Les rituels s'apparentant aux Gnawa du Maroc existent aussi en Tunisie (appelés Stambali), en Égypte (appelés Zar), et en Algérie (appelés Diwan ou Bori Haoussa) se ressemblent sur certains points (attestant ainsi une origine commune) et divergent sur d'autres points du fait des parcours spécifiques que ces groupes rencontreront dans les sociétés d'accueil au cours des siècles. En Libye, ce genre musical existerait dans le Fezzan sous le nom de « Stambali ».

Ainsi, ces rencontres et déplacements entre l'Afrique Subsaharienne et l'Afrique du Nord ne se limitent pas aux échanges commerciaux mais préparent aussi progressivement l'émergence de confréries telles que les Gnawa au Maroc, les Diwan en Algérie ou les Stambali en Tunisie et leurs autres homologues de Libye et d'Égypte.

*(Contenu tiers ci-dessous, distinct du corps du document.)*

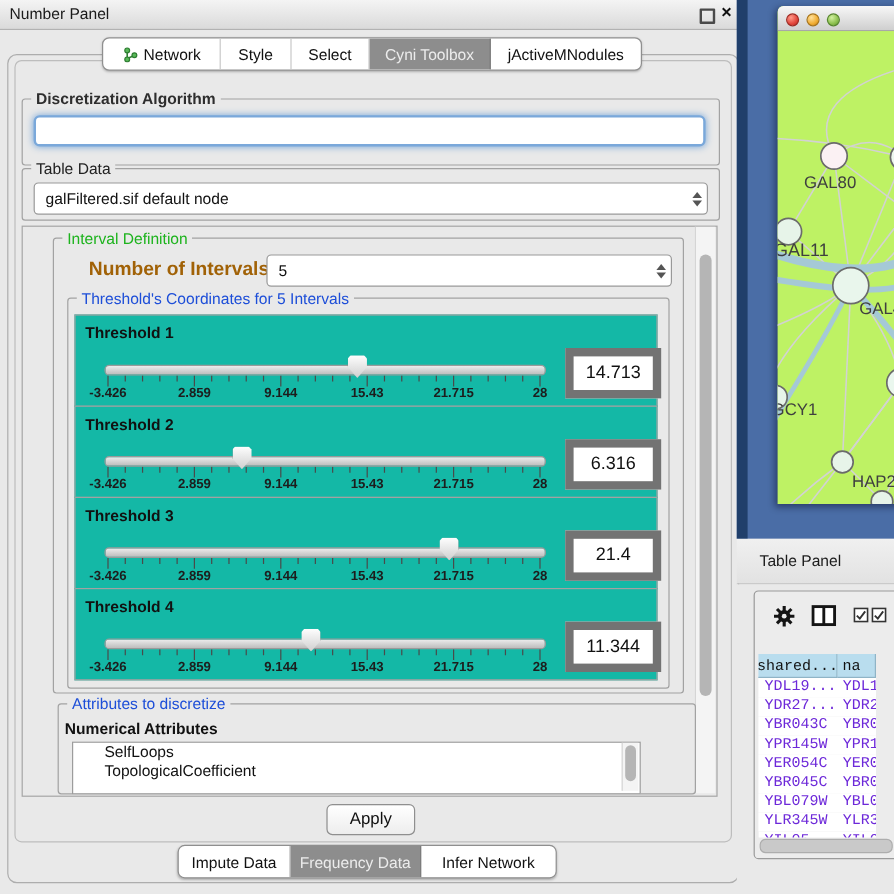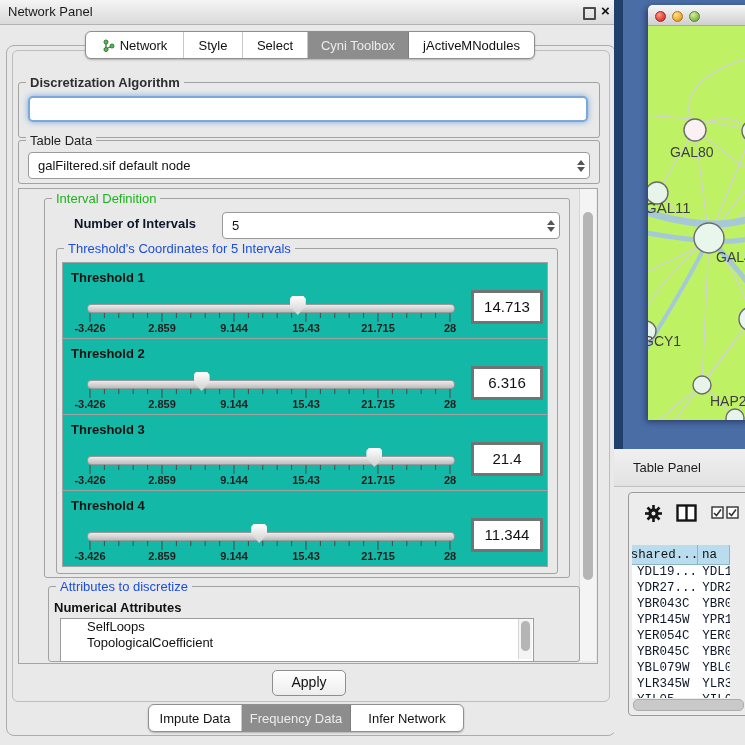--- a/index.html
+++ b/index.html
@@ -43,21 +43,21 @@
   .vtrack{background:#f4f4f4;border-left:1px solid #d5d5d5;}
   .thumb{background:#b5b5b5;border-radius:5px;}
   
   .thr-panel{position:relative;width:486px;height:77px;border:1px solid #a2a2a2;background:#14b8a6;box-sizing:border-box;}
   .thr-panel + .thr-panel{margin-top:-1px;}
   .thr-label{position:absolute;left:8px;top:7px;font-size:13px;font-weight:bold;color:#111;}
   .track{position:absolute;left:24px;top:41px;width:366px;height:7px;border:1px solid #9a9a9a;border-radius:4px;background:linear-gradient(#ececec,#bdbdbd);}
   .sthumb{position:absolute;top:33px;width:16px;height:19px;background:linear-gradient(#fefefe,#cfcfcf);clip-path:polygon(15% 0,85% 0,100% 14%,100% 52%,50% 100%,0 52%,0 14%);filter:drop-shadow(0 0 1px #777);}
   .ticks{position:absolute;left:24px;top:50px;}
   .ticklbl{position:absolute;top:59px;font-size:11px;font-weight:bold;color:#1d1d1d;transform:translateX(-50%);white-space:nowrap;}
-  .vbox{position:absolute;left:408px;top:27px;width:66px;height:28px;background:#fff;border:3px solid #737373;font-size:15px;color:#111;text-align:center;line-height:28px;}
+  .vbox{position:absolute;left:408px;top:27px;width:66px;height:28px;background:#fff;border:7px solid #737373;font-size:15px;color:#111;text-align:center;line-height:28px;}
   
   .alist{left:60px;top:618px;width:472px;height:42px;background:#fff;border:1px solid #9c9c9c;overflow:hidden;}
   .alist .li{height:16px;line-height:16px;padding-left:26px;font-size:13px;color:#111;}
   
   .applybtn{left:272px;top:670px;width:72px;height:24px;background:linear-gradient(#ffffff,#ededed);border:1px solid #8f8f8f;border-radius:5px;font-size:14px;color:#111;text-align:center;line-height:22px;}
   
   .desktop{left:614px;top:0;width:131px;height:449px;background:#4a6da6;}
   .darkstrip{left:614px;top:0;width:9px;height:449px;background:#203f6b;}
   .netwin{left:648px;top:5px;width:113px;height:415px;background:#bef264;border-radius:5px 0 0 0;box-shadow:-2px 2px 6px rgba(0,0,30,0.45);}
   .nettitle{left:0;top:0;width:113px;height:20px;background:linear-gradient(#f7f7f7,#cfcfcf);border-bottom:1px solid #a8a8a8;border-radius:5px 0 0 0;}
@@ -65,32 +65,32 @@
   .light.red{left:7px;background:radial-gradient(circle at 35% 30%,#ff9a8a,#e2463c 60%,#b02c24);border:1px solid #9e2b24;}
   .light.yel{left:24px;background:radial-gradient(circle at 35% 30%,#ffe09a,#f0ad33 60%,#c07d16);border:1px solid #a8751c;}
   .light.grn{left:41px;background:radial-gradient(circle at 35% 30%,#d2f0a0,#8cc04e 60%,#5f9334);border:1px solid #57862f;}
   
   .tp-bar{left:614px;top:449px;width:131px;height:37px;background:linear-gradient(#f0f0f0,#e2e2e2);border-bottom:1px solid #c2c2c2;}
   .tp-title{left:633px;top:460px;font-size:13px;color:#1c1c1c;}
   .tp-bg{left:614px;top:487px;width:131px;height:258px;background:#e9e9e9;}
   .tframe{left:628px;top:492px;width:117px;height:222px;background:#ececec;border:1px solid #9a9a9a;border-radius:4px 0 0 4px;}
   .theader{display:flex;height:20px;font-size:12.5px;color:#111;}
   .thcell{background:#b9ddee;border-right:1px solid #8fb4c6;border-bottom:1px solid #8fb4c6;display:flex;align-items:center;}
-  .trow{display:flex;height:16px;font-size:12.5px;color:#0f172a;background:#fff;}
+  .trow{display:flex;height:16px;font-size:12.5px;color:#6d28d9;background:#fff;}
   .tc1{width:76px;padding-left:5px;box-sizing:border-box;overflow:hidden;white-space:nowrap;}
   .tc2{width:36px;padding-left:4px;box-sizing:border-box;overflow:hidden;white-space:nowrap;}
   .hscroll{left:633px;top:699px;width:109px;height:10px;background:#c9c9c9;border:1px solid #adadad;border-radius:5px;}
 </style>
 </head>
 <body>
 
 <div class="screen">
 
   <div class="abs cp-titlebar">
-    <div class="abs cp-title">Network Panel</div>
+    <div class="abs cp-title">Number Panel</div>
     <div class="abs float-icon"></div>
     <div class="abs close-icon">×</div>
   </div>
 
   <div class="abs cp-outer"></div>
   <div class="abs cp-inner"></div>
 
   <div class="abs tabstrip toptabs">
     <div class="tab" style="width:97px">
       <svg width="13" height="13" viewBox="0 0 13 13">
@@ -134,21 +134,21 @@
   </div>
 
   <div class="abs scrollarea"></div>
   <div class="abs vtrack" style="left:579px;top:189px;width:16px;height:472px;">
     <div class="thumb" style="position:absolute;left:3px;top:23px;width:10px;height:368px;"></div>
   </div>
 
   <div class="abs group" style="left:44px;top:198px;width:524px;height:378px;">
     <span class="gtitle t-green">Interval Definition</span>
   </div>
-  <div class="abs" style="left:74px;top:216px;font-size:13px;font-weight:bold;color:#0f172a;">Number of Intervals</div>
+  <div class="abs" style="left:74px;top:216px;font-size:16px;font-weight:bold;color:#a16207;">Number of Intervals</div>
   <div class="abs combo" style="left:222px;top:212px;width:336px;height:25px;">
     <span class="val">5</span>
     <span class="stepper">
         <span class="tri-up"></span>
         <span class="tri-dn"></span>
       </span>
   </div>
 
   <div class="abs group" style="left:56px;top:248px;width:500px;height:324px;">
     <span class="gtitle t-blue">Threshold's Coordinates for 5 Intervals</span>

De même que les ressemblances certaines entre les pratiques rituelles des Gnawa et celles des confréries soufis maghrébines prouvent une véritable parenté spirituelle qui exclut la thèse d'un syncrétisme où une religion extérieure se serait simplement accommodée à une religion dominante. Il s'agit de la constitution complexe et progressive d'une communauté et d'une pratique religieuse, sur une longue période, par « strates diverses et par apports semblables »1. Il est plus judicieux de parler ici, pour répondre à la question des origines de cette communauté et de ses pratiques, d'une « synthèse »2, plutôt que d'une forme d'accommodation, de métissage ou de syncrétisme.

La constitution en confréries des gnaouas à travers le Maghreb s'articule autour de maîtres musiciens (les mâallems) et/ou de rituel, d'instrumentistes(quasi exclusivement les qraqeb (ou qrâqech) – sorte de crotales – et le guembri) et de simples adeptes. Ils pratiquent ensemble un rite d'adorcisme syncrétique (appelé lila au Maroc) où se mêlent à la fois des apports africains et arabo-berbères et pendant lequel des adeptes s'adonnent à la pratique de la transe à des fins thérapeutiques. Au Maroc, durant les rituels gnaouas sont présents les voyantes (chouaafa), les médiums et les sorcières auxquels on sacrifie un agneau pour qu'ils puissent nourrir les djinns des gens malades.